Work to complete ▸ Set down exactly the lines in the records below that run from the line with "brown stain highlights" to the line with "expression analysis of", inclusive, and nothing more.

▼

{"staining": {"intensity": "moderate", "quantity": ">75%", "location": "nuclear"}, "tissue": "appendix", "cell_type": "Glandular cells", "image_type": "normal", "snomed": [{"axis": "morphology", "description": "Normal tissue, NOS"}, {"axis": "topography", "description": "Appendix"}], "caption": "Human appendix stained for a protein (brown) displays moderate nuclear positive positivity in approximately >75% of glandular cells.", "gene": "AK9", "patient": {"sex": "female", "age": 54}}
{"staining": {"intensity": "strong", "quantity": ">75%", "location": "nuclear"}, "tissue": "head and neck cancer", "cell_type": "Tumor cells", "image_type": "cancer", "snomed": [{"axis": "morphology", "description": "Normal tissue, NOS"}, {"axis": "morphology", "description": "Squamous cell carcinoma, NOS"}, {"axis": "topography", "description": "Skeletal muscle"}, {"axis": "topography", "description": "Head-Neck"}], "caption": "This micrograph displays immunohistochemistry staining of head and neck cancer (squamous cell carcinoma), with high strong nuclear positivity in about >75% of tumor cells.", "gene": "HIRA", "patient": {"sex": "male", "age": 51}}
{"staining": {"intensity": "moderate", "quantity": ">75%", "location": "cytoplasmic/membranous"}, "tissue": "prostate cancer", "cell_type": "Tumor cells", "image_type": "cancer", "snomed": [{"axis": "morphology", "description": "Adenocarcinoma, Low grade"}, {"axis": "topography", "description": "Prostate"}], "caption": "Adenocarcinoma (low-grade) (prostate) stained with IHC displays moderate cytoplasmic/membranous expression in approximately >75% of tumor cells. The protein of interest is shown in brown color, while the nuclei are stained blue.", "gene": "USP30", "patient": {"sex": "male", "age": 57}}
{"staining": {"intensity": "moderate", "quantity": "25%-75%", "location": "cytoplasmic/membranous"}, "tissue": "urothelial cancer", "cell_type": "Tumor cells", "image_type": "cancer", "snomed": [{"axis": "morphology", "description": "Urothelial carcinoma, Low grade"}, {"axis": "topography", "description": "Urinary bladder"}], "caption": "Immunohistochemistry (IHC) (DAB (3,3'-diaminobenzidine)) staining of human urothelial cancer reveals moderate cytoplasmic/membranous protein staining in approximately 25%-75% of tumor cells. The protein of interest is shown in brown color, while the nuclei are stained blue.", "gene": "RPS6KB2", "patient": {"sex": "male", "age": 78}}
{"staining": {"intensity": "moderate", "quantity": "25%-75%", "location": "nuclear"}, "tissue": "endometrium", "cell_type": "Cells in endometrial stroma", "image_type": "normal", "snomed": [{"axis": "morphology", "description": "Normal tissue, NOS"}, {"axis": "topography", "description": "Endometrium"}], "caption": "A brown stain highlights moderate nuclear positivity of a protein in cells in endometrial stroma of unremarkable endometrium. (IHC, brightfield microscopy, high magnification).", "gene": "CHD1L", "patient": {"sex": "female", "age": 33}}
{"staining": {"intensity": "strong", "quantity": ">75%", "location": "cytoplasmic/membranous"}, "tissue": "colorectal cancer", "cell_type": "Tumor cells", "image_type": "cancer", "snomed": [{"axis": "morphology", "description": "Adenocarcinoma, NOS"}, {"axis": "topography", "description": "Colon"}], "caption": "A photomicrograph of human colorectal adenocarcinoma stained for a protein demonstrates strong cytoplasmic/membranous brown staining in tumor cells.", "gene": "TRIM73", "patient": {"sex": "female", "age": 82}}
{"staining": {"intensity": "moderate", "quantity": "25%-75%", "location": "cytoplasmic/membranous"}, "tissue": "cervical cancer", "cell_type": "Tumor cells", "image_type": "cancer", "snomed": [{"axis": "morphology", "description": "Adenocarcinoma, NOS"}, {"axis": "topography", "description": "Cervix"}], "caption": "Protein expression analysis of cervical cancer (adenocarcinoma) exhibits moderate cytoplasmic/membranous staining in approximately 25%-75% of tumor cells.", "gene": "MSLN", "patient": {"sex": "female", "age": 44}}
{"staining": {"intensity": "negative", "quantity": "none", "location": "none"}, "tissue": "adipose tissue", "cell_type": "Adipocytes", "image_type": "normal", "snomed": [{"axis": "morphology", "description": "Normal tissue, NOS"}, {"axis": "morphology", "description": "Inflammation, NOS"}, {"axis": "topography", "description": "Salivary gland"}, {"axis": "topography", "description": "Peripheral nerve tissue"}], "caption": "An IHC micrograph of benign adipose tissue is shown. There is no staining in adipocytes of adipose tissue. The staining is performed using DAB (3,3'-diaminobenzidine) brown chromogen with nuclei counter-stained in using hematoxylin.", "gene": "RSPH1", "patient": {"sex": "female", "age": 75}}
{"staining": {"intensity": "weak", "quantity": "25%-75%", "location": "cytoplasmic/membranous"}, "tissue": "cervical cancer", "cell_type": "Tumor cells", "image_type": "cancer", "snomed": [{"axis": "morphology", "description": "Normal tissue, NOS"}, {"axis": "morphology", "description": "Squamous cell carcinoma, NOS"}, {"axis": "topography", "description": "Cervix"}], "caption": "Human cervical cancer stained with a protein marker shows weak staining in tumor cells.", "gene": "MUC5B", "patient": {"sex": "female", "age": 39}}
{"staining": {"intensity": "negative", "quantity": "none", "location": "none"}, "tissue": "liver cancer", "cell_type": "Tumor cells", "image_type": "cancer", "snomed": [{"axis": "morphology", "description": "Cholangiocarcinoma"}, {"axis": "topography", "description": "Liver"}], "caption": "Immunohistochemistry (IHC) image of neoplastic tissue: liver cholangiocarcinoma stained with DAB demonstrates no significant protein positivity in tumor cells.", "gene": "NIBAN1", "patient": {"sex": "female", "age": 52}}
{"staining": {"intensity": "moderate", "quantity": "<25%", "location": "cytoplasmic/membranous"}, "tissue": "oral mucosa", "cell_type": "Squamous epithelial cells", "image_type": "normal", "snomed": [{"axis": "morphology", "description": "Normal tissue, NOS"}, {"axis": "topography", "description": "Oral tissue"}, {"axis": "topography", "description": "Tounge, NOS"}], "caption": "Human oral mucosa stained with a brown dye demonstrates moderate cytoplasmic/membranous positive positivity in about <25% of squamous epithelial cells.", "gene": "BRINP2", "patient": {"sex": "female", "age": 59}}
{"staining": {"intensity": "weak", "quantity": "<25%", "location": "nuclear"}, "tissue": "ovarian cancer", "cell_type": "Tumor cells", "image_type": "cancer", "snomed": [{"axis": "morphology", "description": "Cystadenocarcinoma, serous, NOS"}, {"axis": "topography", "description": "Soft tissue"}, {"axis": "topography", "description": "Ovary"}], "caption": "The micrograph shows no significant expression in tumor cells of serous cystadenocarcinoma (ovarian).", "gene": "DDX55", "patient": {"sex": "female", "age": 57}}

▲

Solution to this exercise ▸
{"staining": {"intensity": "moderate", "quantity": "25%-75%", "location": "nuclear"}, "tissue": "endometrium", "cell_type": "Cells in endometrial stroma", "image_type": "normal", "snomed": [{"axis": "morphology", "description": "Normal tissue, NOS"}, {"axis": "topography", "description": "Endometrium"}], "caption": "A brown stain highlights moderate nuclear positivity of a protein in cells in endometrial stroma of unremarkable endometrium. (IHC, brightfield microscopy, high magnification).", "gene": "CHD1L", "patient": {"sex": "female", "age": 33}}
{"staining": {"intensity": "strong", "quantity": ">75%", "location": "cytoplasmic/membranous"}, "tissue": "colorectal cancer", "cell_type": "Tumor cells", "image_type": "cancer", "snomed": [{"axis": "morphology", "description": "Adenocarcinoma, NOS"}, {"axis": "topography", "description": "Colon"}], "caption": "A photomicrograph of human colorectal adenocarcinoma stained for a protein demonstrates strong cytoplasmic/membranous brown staining in tumor cells.", "gene": "TRIM73", "patient": {"sex": "female", "age": 82}}
{"staining": {"intensity": "moderate", "quantity": "25%-75%", "location": "cytoplasmic/membranous"}, "tissue": "cervical cancer", "cell_type": "Tumor cells", "image_type": "cancer", "snomed": [{"axis": "morphology", "description": "Adenocarcinoma, NOS"}, {"axis": "topography", "description": "Cervix"}], "caption": "Protein expression analysis of cervical cancer (adenocarcinoma) exhibits moderate cytoplasmic/membranous staining in approximately 25%-75% of tumor cells.", "gene": "MSLN", "patient": {"sex": "female", "age": 44}}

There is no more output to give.